Betrieb und Wirtschaft | 28. Januar 2021

Ein Markt unter Schock

Von René Bossert
Auf die Bedrohung des Streuobstanbaus durch den Preiseinbruch bei Bio-Mostobst wurde vergangene Woche bei einer Pressekonferenz hingewiesen.
Der Grünen-Landtagsabgeordnete Martin Hahn hatte zu der virtuellen Veranstaltung eingeladen. Er wollte auf  das Problem aufmerksam machen und die  Beteiligten der Wertschöpfungskette wachrütteln. Keltereien und der Lebensmittel-Einzelhandel  hätten eine Verantwortung und sollten nach Hahns Ansicht eine faire Vergütung ermöglichen. 
Landwirt Hubert Einholz aus Salem-Neufrach berichtete, wie sein bisheriger Mostobst-Abnehmer mit ihm umspringt. Die Kelterei Widemann in Bermatingen-Ahausen habe für die Ernte 2020 den vertraglich fixierten Abnahmepreis   nicht bezahlt und ihm nun einen  Vertrag für die Ernte 2021 unterbreitet. „Die Kelterei kann mit uns machen, was sie will”, so fasste Einholz den Inhalt des neuen Vertrages zusammen. Es gebe  nun keine Preisgarantie mehr, 14 Euro/dt werden in Aussicht gestellt.  Einholz weiß noch nicht, ob er  unterschreibt. 
40 Prozent der deutschen Bio-Streuobstbestände stehen im Südwesten.
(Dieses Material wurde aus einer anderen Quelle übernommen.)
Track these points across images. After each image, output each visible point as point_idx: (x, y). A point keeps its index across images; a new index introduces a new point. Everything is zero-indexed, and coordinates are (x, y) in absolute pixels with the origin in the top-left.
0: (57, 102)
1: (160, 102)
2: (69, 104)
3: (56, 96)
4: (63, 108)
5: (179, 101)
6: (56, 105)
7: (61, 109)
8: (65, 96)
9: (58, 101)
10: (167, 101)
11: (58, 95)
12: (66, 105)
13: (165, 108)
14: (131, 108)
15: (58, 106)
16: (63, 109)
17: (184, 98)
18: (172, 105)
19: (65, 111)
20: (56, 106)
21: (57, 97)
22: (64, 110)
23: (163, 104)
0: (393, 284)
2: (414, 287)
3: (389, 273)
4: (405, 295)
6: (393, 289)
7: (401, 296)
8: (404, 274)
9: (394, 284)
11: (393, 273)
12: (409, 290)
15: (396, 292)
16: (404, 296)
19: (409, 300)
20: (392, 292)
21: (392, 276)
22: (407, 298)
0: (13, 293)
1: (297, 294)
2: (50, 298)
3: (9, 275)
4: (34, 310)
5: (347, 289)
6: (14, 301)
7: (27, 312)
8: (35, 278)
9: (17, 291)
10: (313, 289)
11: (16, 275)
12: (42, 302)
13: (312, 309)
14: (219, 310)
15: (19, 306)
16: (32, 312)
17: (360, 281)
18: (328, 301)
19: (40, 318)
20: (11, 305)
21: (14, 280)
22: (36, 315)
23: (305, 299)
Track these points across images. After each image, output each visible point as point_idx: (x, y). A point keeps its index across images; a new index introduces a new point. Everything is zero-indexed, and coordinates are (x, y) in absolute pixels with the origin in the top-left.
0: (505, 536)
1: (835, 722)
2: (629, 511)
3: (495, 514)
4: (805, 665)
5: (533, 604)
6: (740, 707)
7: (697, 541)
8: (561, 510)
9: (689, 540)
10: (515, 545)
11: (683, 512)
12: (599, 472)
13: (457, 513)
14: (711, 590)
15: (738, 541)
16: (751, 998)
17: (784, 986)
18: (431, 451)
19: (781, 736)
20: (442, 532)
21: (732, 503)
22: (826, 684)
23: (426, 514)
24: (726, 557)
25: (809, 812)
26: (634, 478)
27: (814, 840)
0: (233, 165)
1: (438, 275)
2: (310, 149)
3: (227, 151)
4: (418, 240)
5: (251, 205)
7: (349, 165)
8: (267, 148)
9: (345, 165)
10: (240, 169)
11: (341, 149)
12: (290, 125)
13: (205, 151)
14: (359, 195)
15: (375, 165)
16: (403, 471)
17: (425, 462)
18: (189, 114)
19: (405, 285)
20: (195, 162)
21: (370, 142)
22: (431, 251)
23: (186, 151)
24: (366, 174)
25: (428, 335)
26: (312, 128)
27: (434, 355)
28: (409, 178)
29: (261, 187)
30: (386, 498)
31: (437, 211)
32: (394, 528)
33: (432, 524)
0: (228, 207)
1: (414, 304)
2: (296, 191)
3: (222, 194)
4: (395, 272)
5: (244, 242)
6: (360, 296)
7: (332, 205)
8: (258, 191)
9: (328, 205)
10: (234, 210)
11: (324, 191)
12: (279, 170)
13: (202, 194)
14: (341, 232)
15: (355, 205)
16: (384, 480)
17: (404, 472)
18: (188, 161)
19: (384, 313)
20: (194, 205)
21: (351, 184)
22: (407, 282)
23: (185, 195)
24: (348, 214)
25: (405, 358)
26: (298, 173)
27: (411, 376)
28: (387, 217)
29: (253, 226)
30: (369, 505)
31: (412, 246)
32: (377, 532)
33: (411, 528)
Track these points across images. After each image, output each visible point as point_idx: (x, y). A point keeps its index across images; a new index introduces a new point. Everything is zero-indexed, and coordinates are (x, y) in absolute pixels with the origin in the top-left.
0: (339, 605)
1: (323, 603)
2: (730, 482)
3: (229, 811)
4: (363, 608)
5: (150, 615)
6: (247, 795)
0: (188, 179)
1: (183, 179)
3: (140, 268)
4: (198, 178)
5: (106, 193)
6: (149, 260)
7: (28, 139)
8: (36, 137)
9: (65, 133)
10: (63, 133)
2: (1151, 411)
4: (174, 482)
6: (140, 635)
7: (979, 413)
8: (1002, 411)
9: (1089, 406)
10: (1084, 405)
Klaus Widemann, Geschäftsführer der gleichnamigen Kelterei, erinnerte an die Absatzgarantie und  attraktive Preise, die  jahrelang  galten. Die Marktsituation im Herbst 2020 beschrieb er als einen Schock, weil erhebliche zusätzliche Mengen Bio-Mostobst aus Polen und Südtirol den Markt belastet hätten. So habe er sich gezwungen gesehen,  sämtliche Verträge mit seinen Bauern zu kündigen. Konventioneller Apfelsaft lasse sich im Moment besser verkaufen als Bio-Saft.

Lidl macht Druck
Erhebliche Kritik an der Kündigung der Verträge übte Markus Rösler, Vorsitzender des NABU-Bundesfachausschusses Streuobst und Grünen-Landtagsabgeordneter. Er sagte, dass nur  Widemann und die Kelterei Dreher in Stockach  gekündigt hätten, keine anderen Keltereien im Land. „Aber wenn Dreher und Widemann als die zwei größten Abnehmer im Land sich einig sind, dann folgen die anderen mit den Preisen nach”, sagte Rösler.
Nach Kenntnis von Rösler  versucht derzeit Lidl mit erheblichem Druck, die Preise für Bio-Säfte nach unten zu bringen.  Rösler wies  darauf hin, dass das wachsende Bio-Plantagenobst dem Absatz von Bio-Streuobst zu schaffen mache. Am Bodensee seien neue Bio-Plantagenflächen dazugekommen. Aus Naturschutzsicht seien Streuobst-Hochstämme die eigentlich interessanten Bestände, egal ob sie konventionell oder ökologisch bewirtschaftet würden.
Das Land müsse eine Imagekampagne für Hochstämme machen und in den Bio-Musterregionen stärker auf das Thema Hochstämme setzen, so Rösler. Und man müsse mit dem LEH sprechen, „natürlich eher mit Edeka und Rewe als mit den Discountern.”